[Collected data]
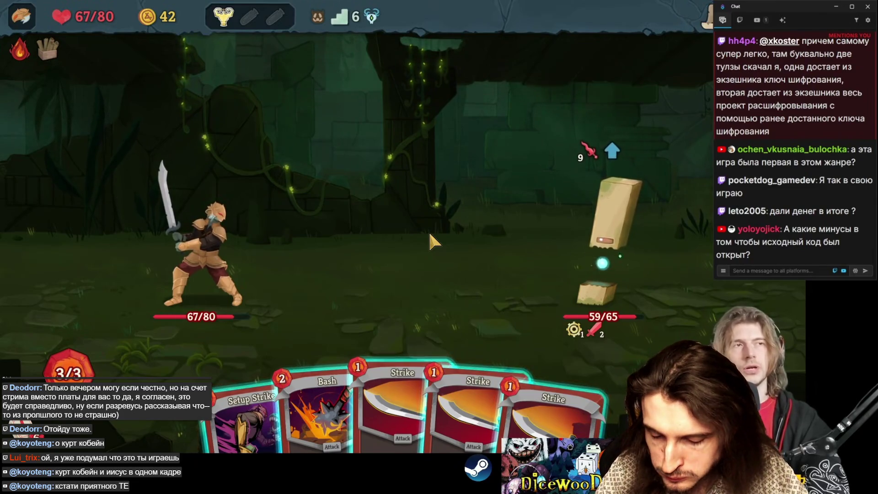
Hit the construct with Bash, Anger, Strike and a Whirlwind using the remaining energy.
{"action": "left_click", "coordinate": [316, 398]}
{"action": "left_click", "coordinate": [611, 220]}
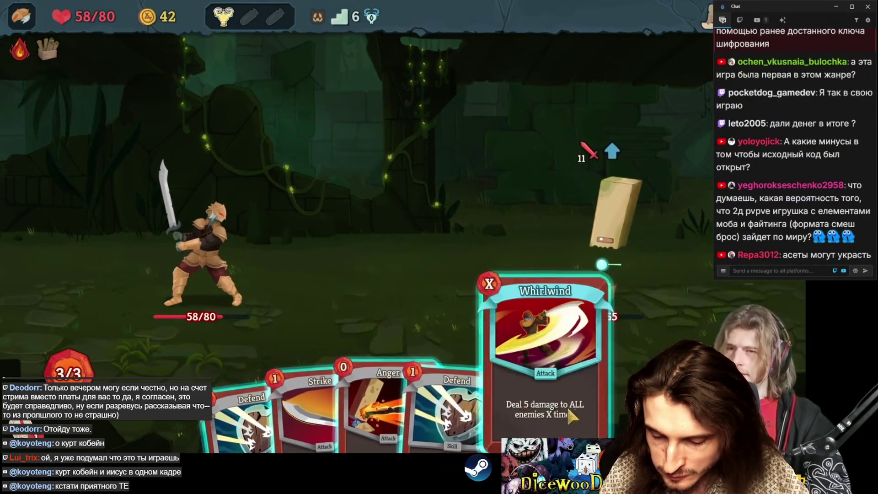
{"action": "left_click", "coordinate": [472, 350]}
{"action": "left_click", "coordinate": [611, 219]}
{"action": "left_click", "coordinate": [354, 357]}
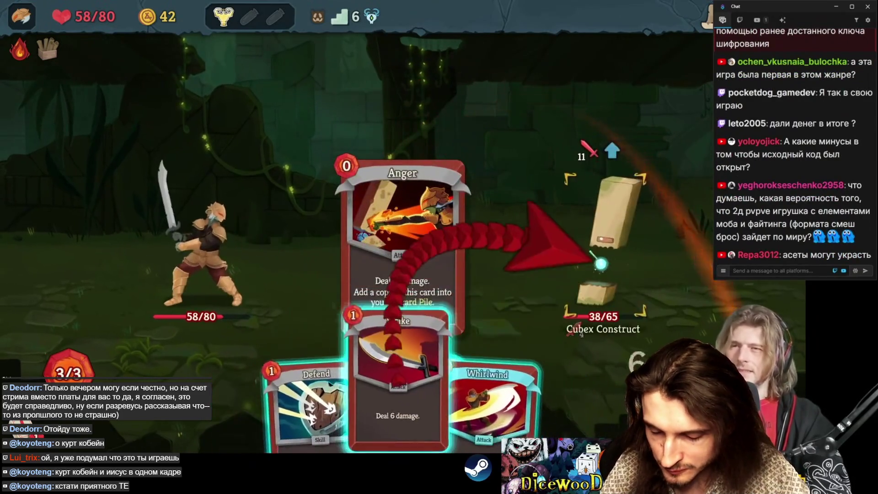
{"action": "left_click", "coordinate": [608, 206]}
{"action": "left_click", "coordinate": [493, 357]}
{"action": "left_click", "coordinate": [611, 220]}
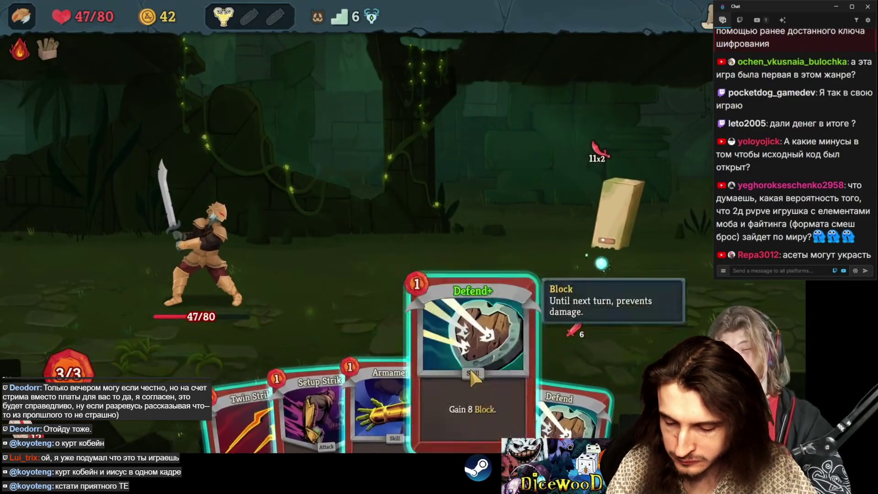
Block with Defend+, upgrade Setup Strike via Armament, play it, and end the turn.
{"action": "left_click", "coordinate": [508, 330]}
{"action": "left_click", "coordinate": [569, 182]}
{"action": "left_click", "coordinate": [462, 294]}
{"action": "left_click", "coordinate": [481, 397]}
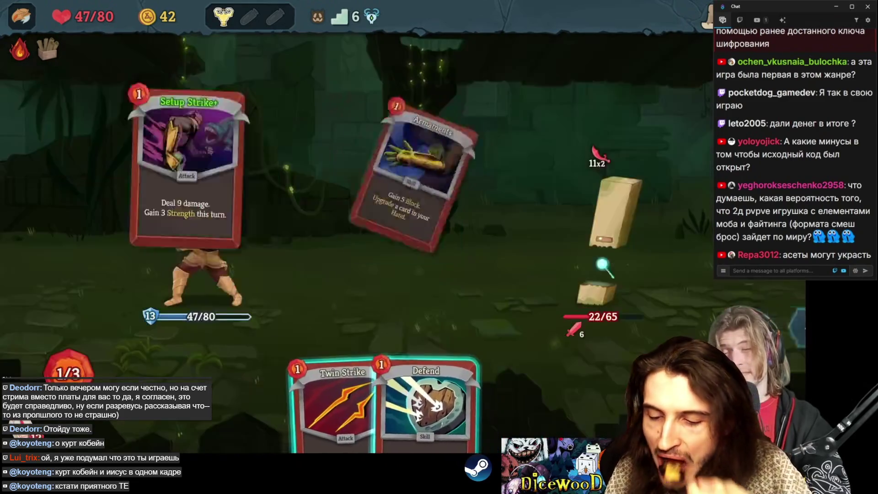
{"action": "left_click", "coordinate": [479, 397]}
{"action": "key", "text": "e"}
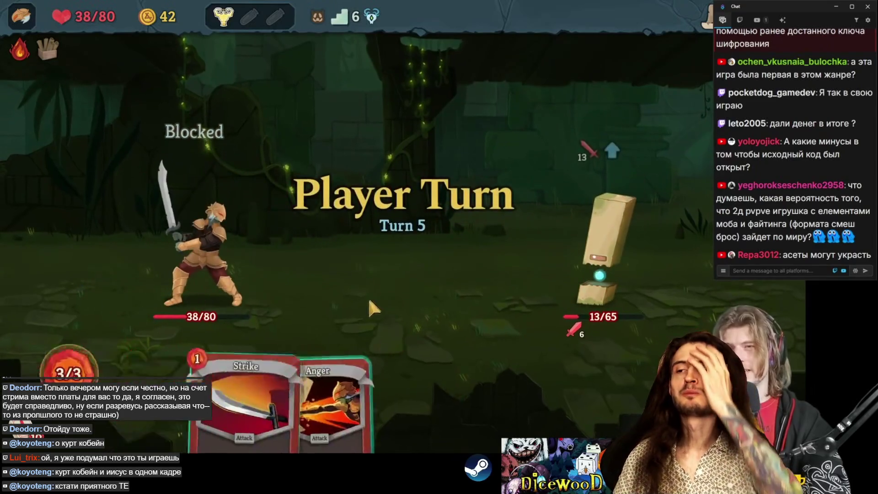
Finish the construct with Strike and Anger, collect 15 gold and the Clarity Extract, skip the card reward, and switch to the browser.
{"action": "left_click", "coordinate": [323, 406]}
{"action": "left_click", "coordinate": [604, 237]}
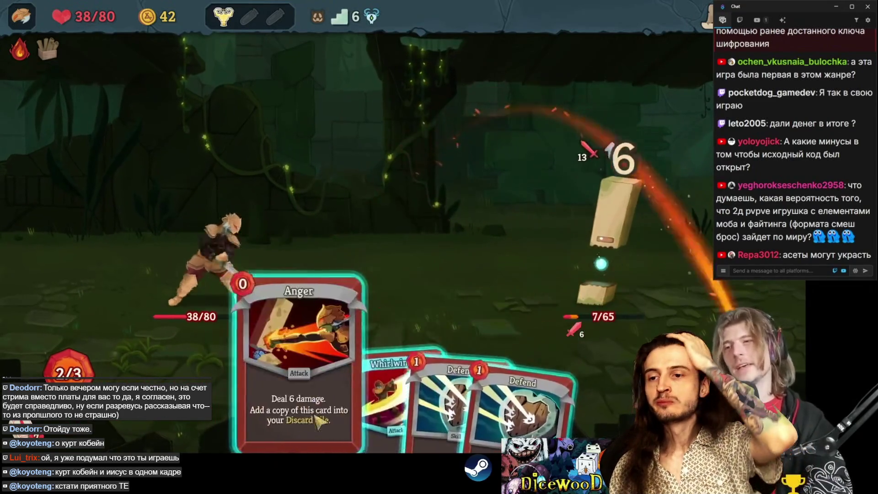
{"action": "left_click", "coordinate": [295, 385]}
{"action": "left_click", "coordinate": [607, 219]}
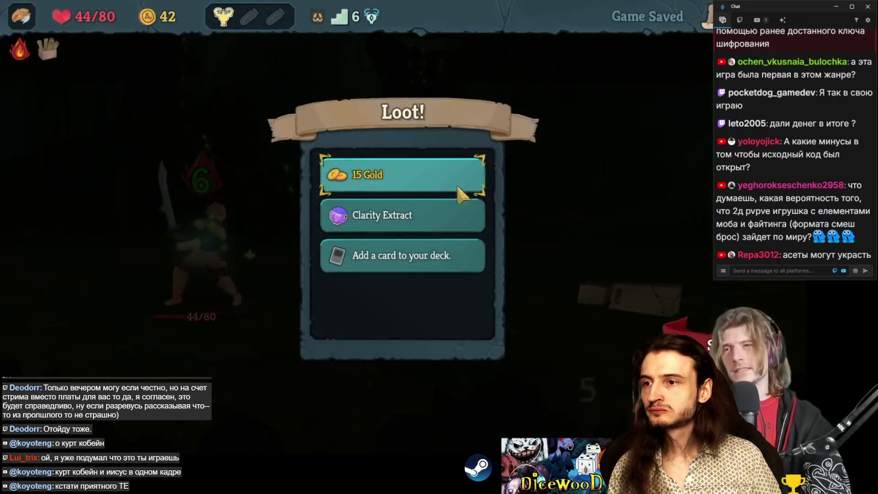
{"action": "left_click", "coordinate": [460, 194]}
{"action": "left_click", "coordinate": [457, 189]}
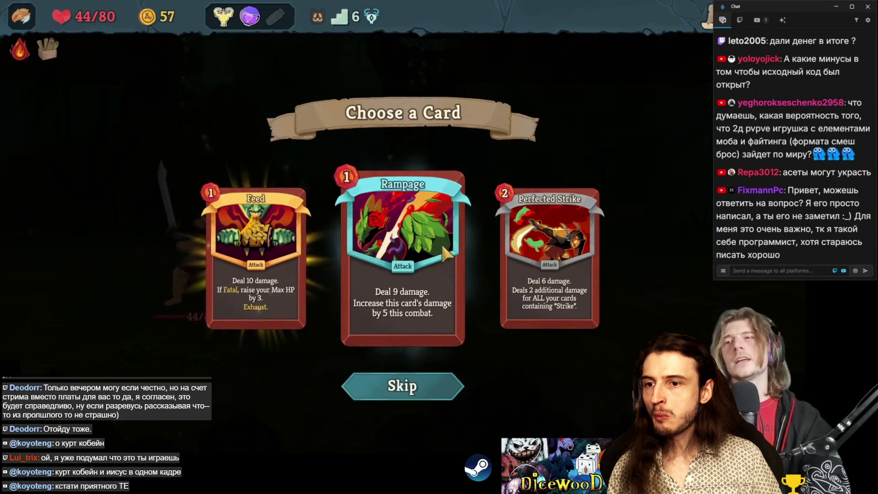
{"action": "left_click", "coordinate": [404, 386]}
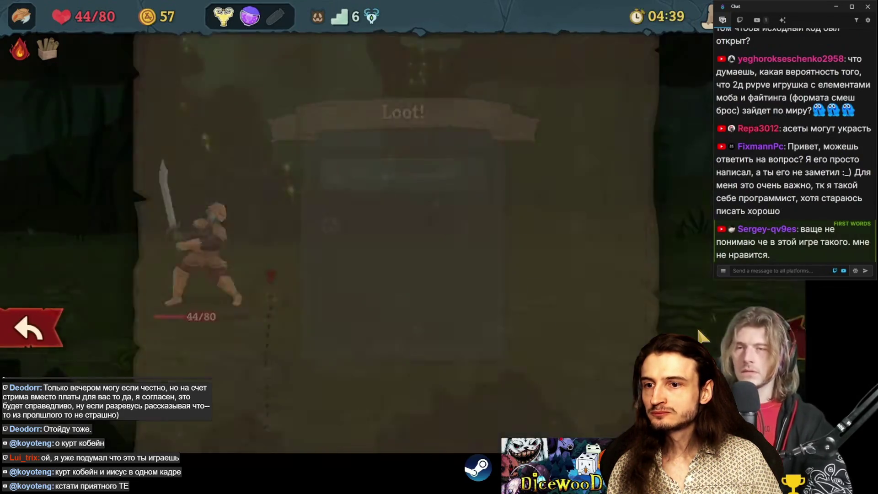
{"action": "key", "text": "alt+Tab"}
Load the Ludum Dare TINY PACK game page in a new browser tab.
{"action": "key", "text": "ctrl+t"}
{"action": "type", "text": "ld"}
{"action": "key", "text": "Down"}
{"action": "key", "text": "Return"}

## WORK INSTRUCTIONS:
Output each record precisely as it appears, and drop every picture.

## ANSWER AREA:
Hit the construct with Bash, Anger, Strike and a Whirlwind using the remaining energy.
{"action": "left_click", "coordinate": [316, 398]}
{"action": "left_click", "coordinate": [611, 220]}
{"action": "left_click", "coordinate": [472, 350]}
{"action": "left_click", "coordinate": [611, 219]}
{"action": "left_click", "coordinate": [354, 357]}
{"action": "left_click", "coordinate": [608, 206]}
{"action": "left_click", "coordinate": [493, 357]}
{"action": "left_click", "coordinate": [611, 220]}
Block with Defend+, upgrade Setup Strike via Armament, play it, and end the turn.
{"action": "left_click", "coordinate": [508, 330]}
{"action": "left_click", "coordinate": [569, 182]}
{"action": "left_click", "coordinate": [462, 294]}
{"action": "left_click", "coordinate": [481, 397]}
{"action": "left_click", "coordinate": [479, 397]}
{"action": "key", "text": "e"}
Finish the construct with Strike and Anger, collect 15 gold and the Clarity Extract, skip the card reward, and switch to the browser.
{"action": "left_click", "coordinate": [323, 406]}
{"action": "left_click", "coordinate": [604, 237]}
{"action": "left_click", "coordinate": [295, 385]}
{"action": "left_click", "coordinate": [607, 219]}
{"action": "left_click", "coordinate": [460, 194]}
{"action": "left_click", "coordinate": [457, 189]}
{"action": "left_click", "coordinate": [404, 386]}
{"action": "key", "text": "alt+Tab"}
Load the Ludum Dare TINY PACK game page in a new browser tab.
{"action": "key", "text": "ctrl+t"}
{"action": "type", "text": "ld"}
{"action": "key", "text": "Down"}
{"action": "key", "text": "Return"}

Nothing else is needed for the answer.